Инвалидное кресло в гостиную вкатила старшая сестра Егора — измученного вида девица в растянутом тонком свитере и с наспех забранными в крысиный «хвостик» светлыми волосами. Глаза ее покраснели и воспалились — явно спала плохо или не спала вообще.
Сидящий в кресле старик выглядел совсем не так, как я его себе представляла по рассказам Егора. Его даже стариком было назвать нельзя — красивый пожилой человек, седоватый, ухоженный, с высоким умным лбом. Лика на него нисколько не походила, а вот сходство Егора с отцом было очевидным: такие же темные глаза и правильные, гармоничные черты лица. Ноги Модестова были укутаны клетчатым пледом, руки спокойно и уверенно лежали на коленях.

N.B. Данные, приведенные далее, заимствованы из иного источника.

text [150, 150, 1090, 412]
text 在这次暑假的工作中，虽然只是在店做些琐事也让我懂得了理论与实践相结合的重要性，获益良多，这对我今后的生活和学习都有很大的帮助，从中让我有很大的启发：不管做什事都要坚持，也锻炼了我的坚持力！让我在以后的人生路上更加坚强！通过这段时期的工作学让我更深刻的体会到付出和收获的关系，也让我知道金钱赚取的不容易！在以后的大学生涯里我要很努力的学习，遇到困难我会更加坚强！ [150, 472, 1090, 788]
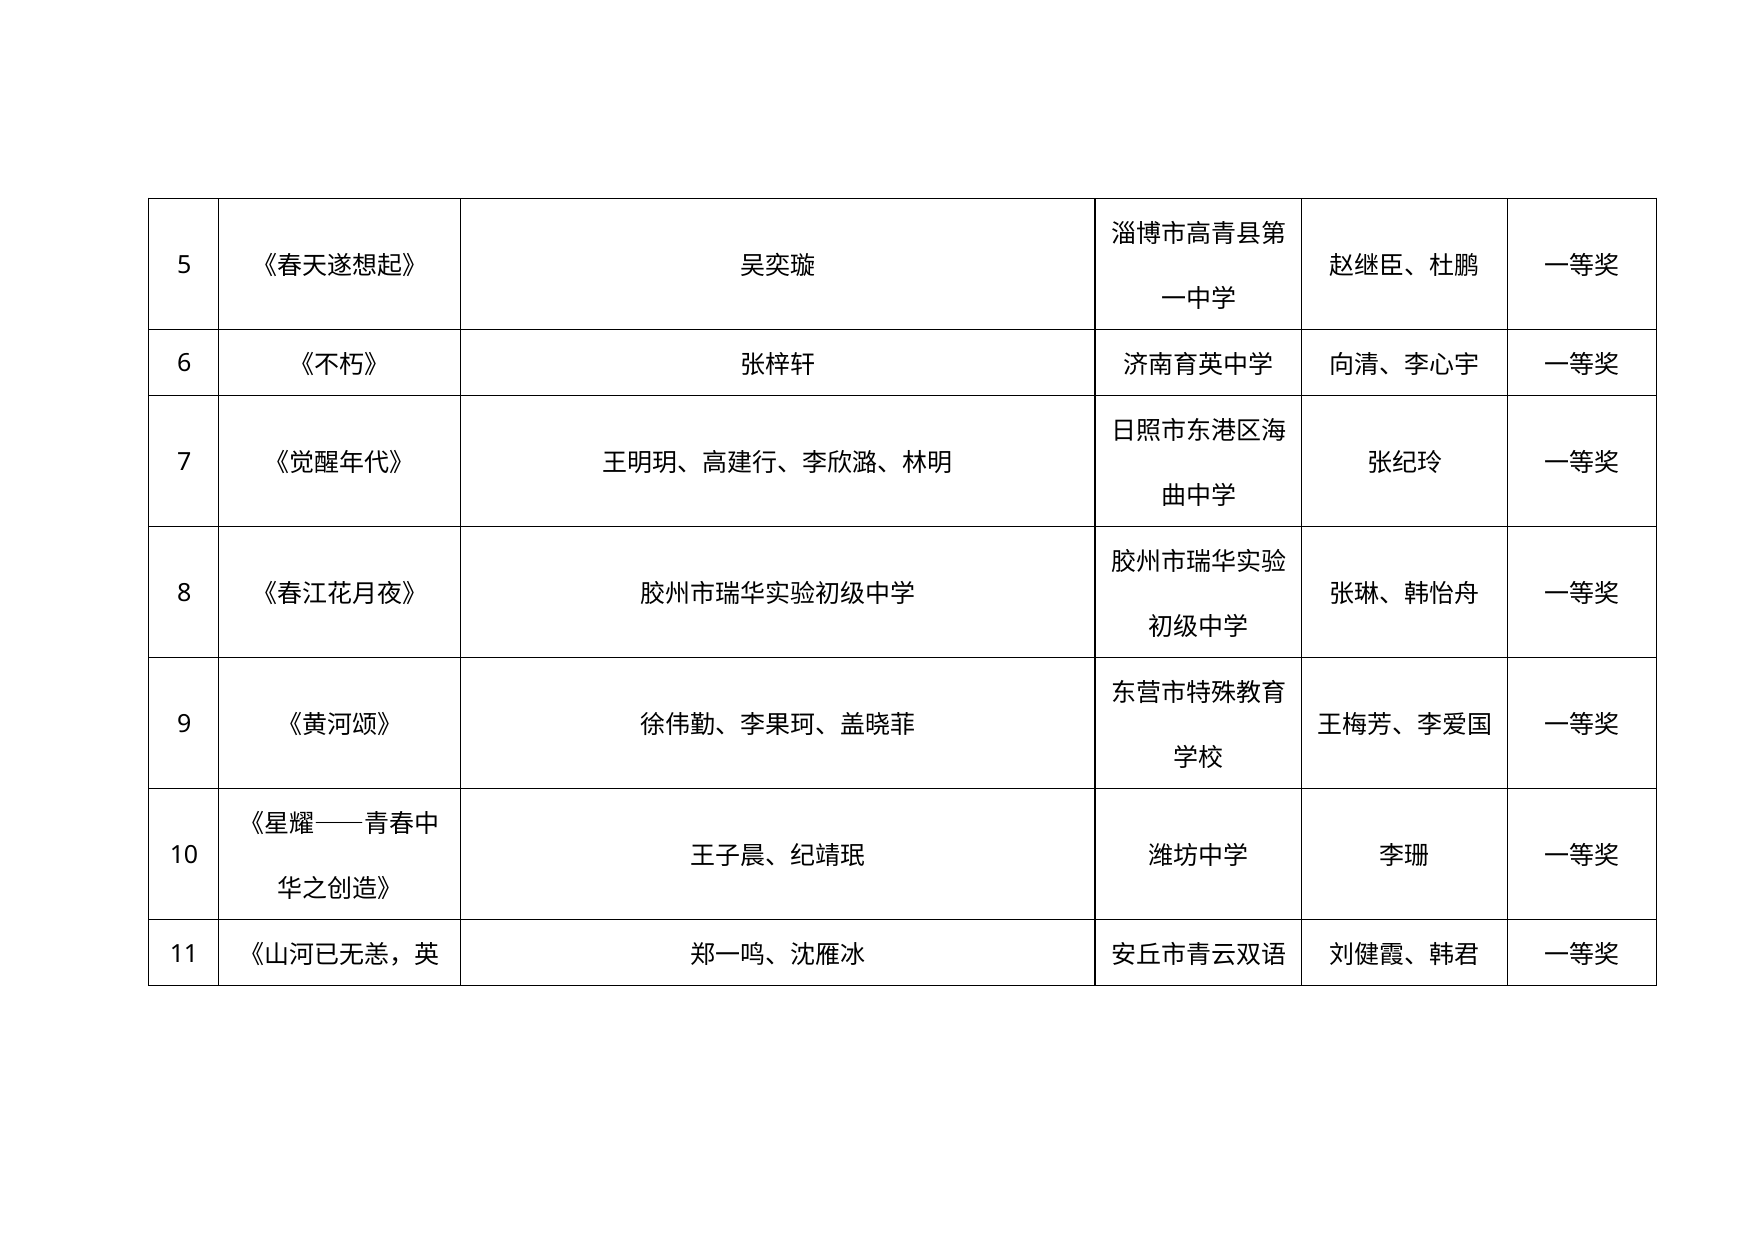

Вообще, судя по внешнему виду хозяина дома трудно было предположить, что он тяжело болен и жить ему осталось недолго.
— Здравствуйте, — подал голос мой хорошо воспитанный ребенок, который от непривычного великолепия слегка оробел, но держался хорошо.
— И вам не хворать, — ответил Модестов и подал Лике знак, чтобы та подкатила кресло к накрытому столу. — Егор, представь нам своих гостей!
Голос у него был под стать внешности: уверенный, сочный, низкий, и совершенно не сочетался с этим старческим пледом и креслом-каталкой. Чем же все-таки болен хозяин дома?
Горничные принялись разливать чай, но отцовскую чашку Лика никому не доверила, налила чай сама, плеснула сливок, отрезала самый лучший кусок шарлотки — такой румяной и ароматной, что у меня давно уже слюнки текли.
— Много сливок, — недовольно заметил дочери Модестов. — Ты что, не знаешь, как я люблю?
— Извини, папа, я сейчас налью новый, — с ангельской улыбкой ответила Лика и взглядом приказала горничной нести чистую чашку.
— Папочка, как ты себя сегодня чувствуешь? — спросила Ирина сладко. — Тебе лучше?
— Нашла, о чем спрашивать! — обжег ее взглядом хозяин. — Моя болезнь неизлечима, и тебе об этом прекрасно известно. Или ты хочешь узнать, когда я наконец помру, чтобы доставить вам всем удовольствие?
Егор втянул голову в плечи, избегая встречаться взглядом со мной и Машкой. Ирина забормотала какие-то извинения, оправдания, она на глазах сжалась и побледнела, да и с ее нагловатыми холеными братьями произошла такая же метаморфоза. С них как будто стянули личину баловней судьбы, отчего они стали меньше ростом, и смотрели на отца с робкой покорностью. На их лицах были приклеены одинаковые резиновые улыбки, словно улыбаться их заставили под дулом пистолета.